Not everyone agreed, but the building, at least, will live to see another day.

In Montreal, one of Ms. Voland’s more recent projects is Le Salon 1861, an adaptive reuse of a 19th-century Catholic church. GI Quo Vadis acquired the building in 2012, and have since turned it to not-one-but-four uses, each with its own architectural or structural challenges: office space, a community space, a restaurant and an event hall.

As with her earlier projects, she encountered plenty of well-meaning but misguided advice from renovators and contractors on how to integrate modern conveniences. “One contractor suggested running air-conditioning ducts all through the arched ceiling,” she recalls. “People often assume we should gut everything, rip out old windows and old building systems and change the heating systems and basically treat it as a new construction.”

But as she explains, those kinds of decisions have unintended consequences when dealing with old buildings. For example, she says, replacing steam heating with more efficient electrical heating can damage wooden supports that rely on moisture.

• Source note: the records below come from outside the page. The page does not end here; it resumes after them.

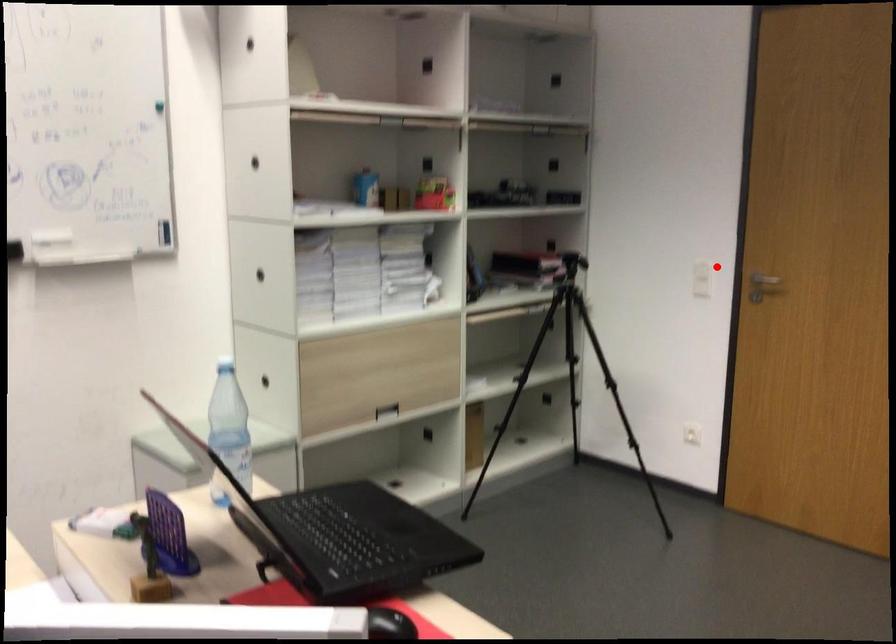
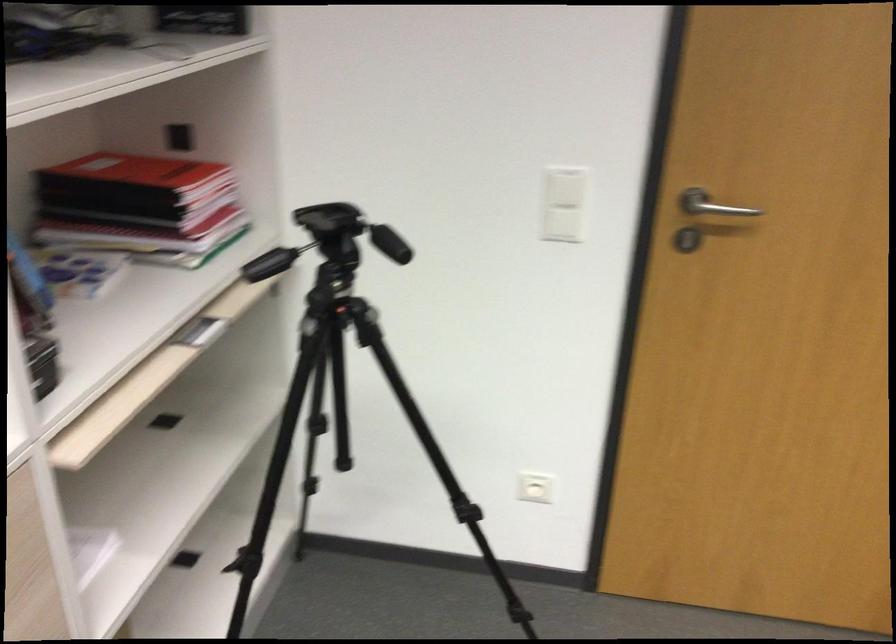
In the second image, find the point that corresponds to the highlighted location in the first image.

(565, 187)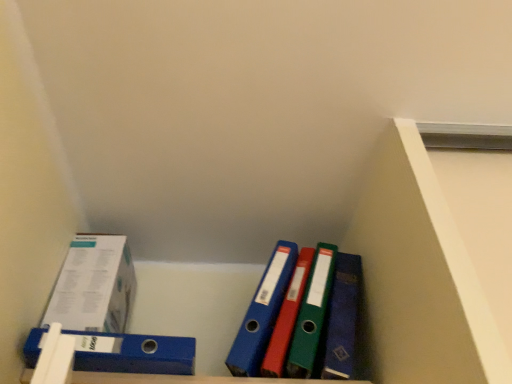
Question: From a real-world perspective, is white paperboard box at left on top of blue plastic binder at lower left?

Choices:
 (A) no
 (B) yes

Answer: (B)

Question: Is white paperboard box at left at the left side of blue plastic binder at lower left?

Choices:
 (A) no
 (B) yes

Answer: (B)

Question: Is white paperboard box at left positioned beyond the bounds of blue plastic binder at lower left?

Choices:
 (A) no
 (B) yes

Answer: (B)

Question: Considering the relative sizes of white paperboard box at left and blue plastic binder at lower left in the image provided, is white paperboard box at left shorter than blue plastic binder at lower left?

Choices:
 (A) no
 (B) yes

Answer: (A)

Question: Is white paperboard box at left further to the viewer compared to blue plastic binder at lower left?

Choices:
 (A) yes
 (B) no

Answer: (A)

Question: From a real-world perspective, is white paperboard box at left below blue plastic binder at lower left?

Choices:
 (A) yes
 (B) no

Answer: (B)

Question: Is the position of blue plastic binder at lower left more distant than that of white paperboard box at left?

Choices:
 (A) no
 (B) yes

Answer: (A)

Question: Is blue plastic binder at lower left at the left side of white paperboard box at left?

Choices:
 (A) no
 (B) yes

Answer: (A)

Question: Are blue plastic binder at lower left and white paperboard box at left located far from each other?

Choices:
 (A) yes
 (B) no

Answer: (B)

Question: From the image's perspective, would you say blue plastic binder at lower left is positioned over white paperboard box at left?

Choices:
 (A) no
 (B) yes

Answer: (A)

Question: Considering the relative positions of blue plastic binder at lower left and white paperboard box at left in the image provided, is blue plastic binder at lower left to the right of white paperboard box at left from the viewer's perspective?

Choices:
 (A) no
 (B) yes

Answer: (B)

Question: Is blue plastic binder at lower left positioned with its back to white paperboard box at left?

Choices:
 (A) no
 (B) yes

Answer: (A)

Question: Considering their positions, is blue plastic binder at lower left located in front of or behind white paperboard box at left?

Choices:
 (A) behind
 (B) front

Answer: (B)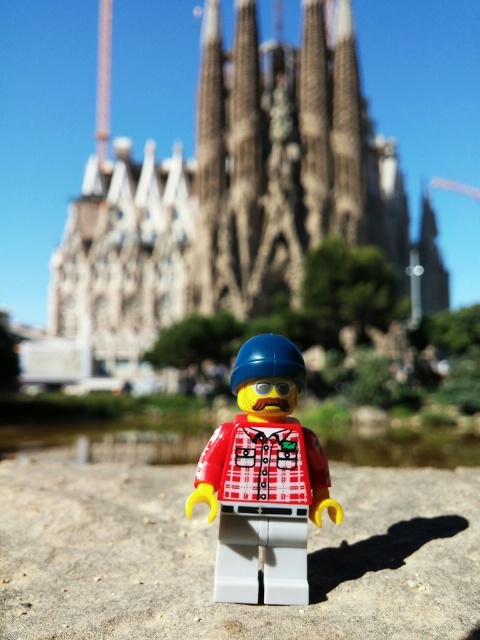
Question: Is gray stone sand at center closer to the viewer compared to plaid fabric minifigure at center?

Choices:
 (A) no
 (B) yes

Answer: (B)

Question: Can you confirm if gray stone sand at center is bigger than plaid fabric minifigure at center?

Choices:
 (A) yes
 (B) no

Answer: (A)

Question: Which of the following is the farthest from the observer?

Choices:
 (A) plaid fabric minifigure at center
 (B) gray stone sand at center

Answer: (A)

Question: Which point is closer to the camera taking this photo?

Choices:
 (A) (265, 534)
 (B) (167, 513)

Answer: (A)

Question: Is gray stone sand at center to the left of plaid fabric minifigure at center from the viewer's perspective?

Choices:
 (A) yes
 (B) no

Answer: (A)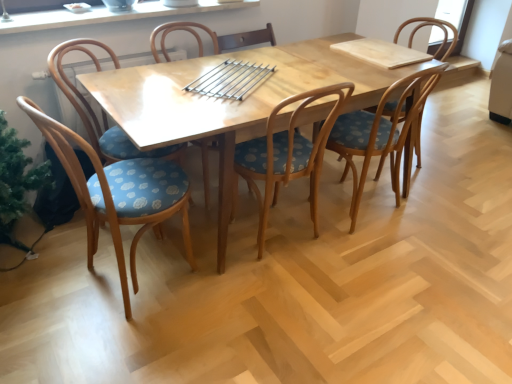
In order to click on free point to the right of blue polka dot fabric chair at center, which appears as the 6th chair when viewed from the left in this screenshot , I will do pyautogui.click(x=457, y=166).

Ultimately, Ms. Voland’s projects don’t achieve highest and best economic use of the property. Neither does the Oxford Cinema in Halifax or The Barron Building in Calgary. But Ms. Voland points to the community goodwill that comes from breathing new life into familiar buildings.

“If you build what’s missing in the neighbourhood, or improve something people care about, you don’t need a marketing budget,” she says. “No one is coming to protest the development, you know people will be in your corner, and you know that you’re building something the community wants. To me it doesn’t make sense not to do it this way.”